> _YOUR TASK_
Starting at the line that contains "pose: elev=276.5 azim=352.9" and stopping after the line that contains "Dot at: (306, 244)", rewrite those lines with "dist" changed to "distance" and everything else left as it is.

> _TASK DATA_
------------------------------------------------

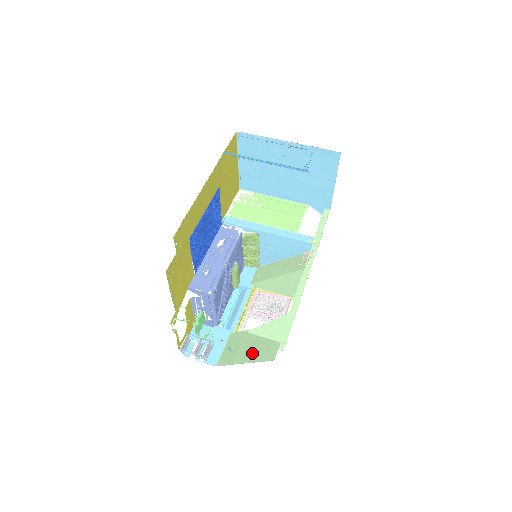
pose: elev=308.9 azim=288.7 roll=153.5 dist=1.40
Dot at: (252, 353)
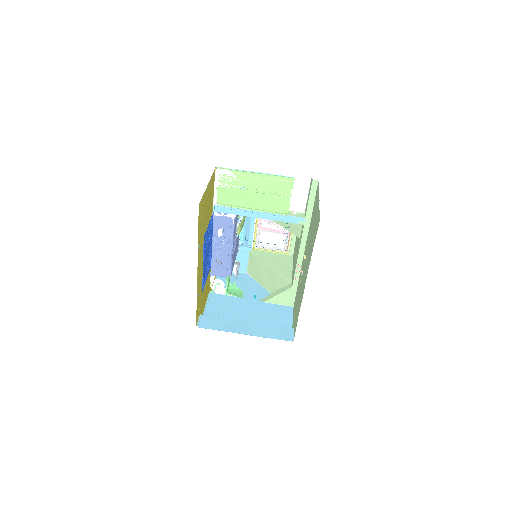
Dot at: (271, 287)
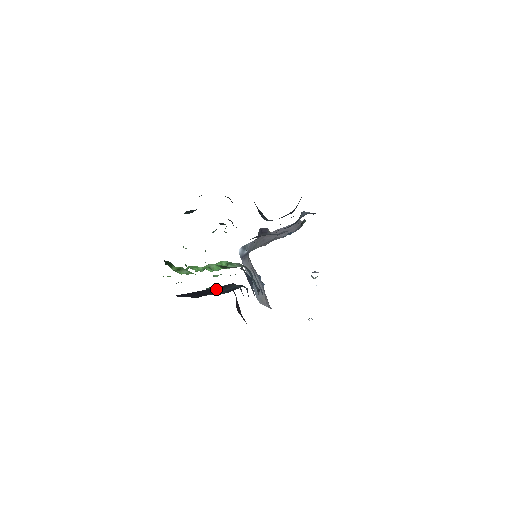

------------------------------------------------

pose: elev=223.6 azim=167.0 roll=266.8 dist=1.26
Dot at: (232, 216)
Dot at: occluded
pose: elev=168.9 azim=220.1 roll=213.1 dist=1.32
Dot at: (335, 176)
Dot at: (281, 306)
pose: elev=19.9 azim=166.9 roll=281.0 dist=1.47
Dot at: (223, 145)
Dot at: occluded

------------------------------------------------

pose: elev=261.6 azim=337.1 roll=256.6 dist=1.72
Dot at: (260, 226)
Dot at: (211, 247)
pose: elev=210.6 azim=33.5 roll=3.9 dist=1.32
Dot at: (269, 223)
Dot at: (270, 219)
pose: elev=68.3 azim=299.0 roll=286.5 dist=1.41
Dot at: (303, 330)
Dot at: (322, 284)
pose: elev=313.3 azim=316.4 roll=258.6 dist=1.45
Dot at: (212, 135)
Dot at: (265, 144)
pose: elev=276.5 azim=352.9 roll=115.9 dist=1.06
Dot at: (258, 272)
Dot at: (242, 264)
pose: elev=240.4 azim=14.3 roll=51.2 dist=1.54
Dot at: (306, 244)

------------------------------------------------

> _PROBLEM SOLUTION_
pose: elev=276.5 azim=352.9 roll=115.9 distance=1.06
Dot at: (258, 272)
Dot at: (242, 264)
pose: elev=240.4 azim=14.3 roll=51.2 distance=1.54
Dot at: (306, 244)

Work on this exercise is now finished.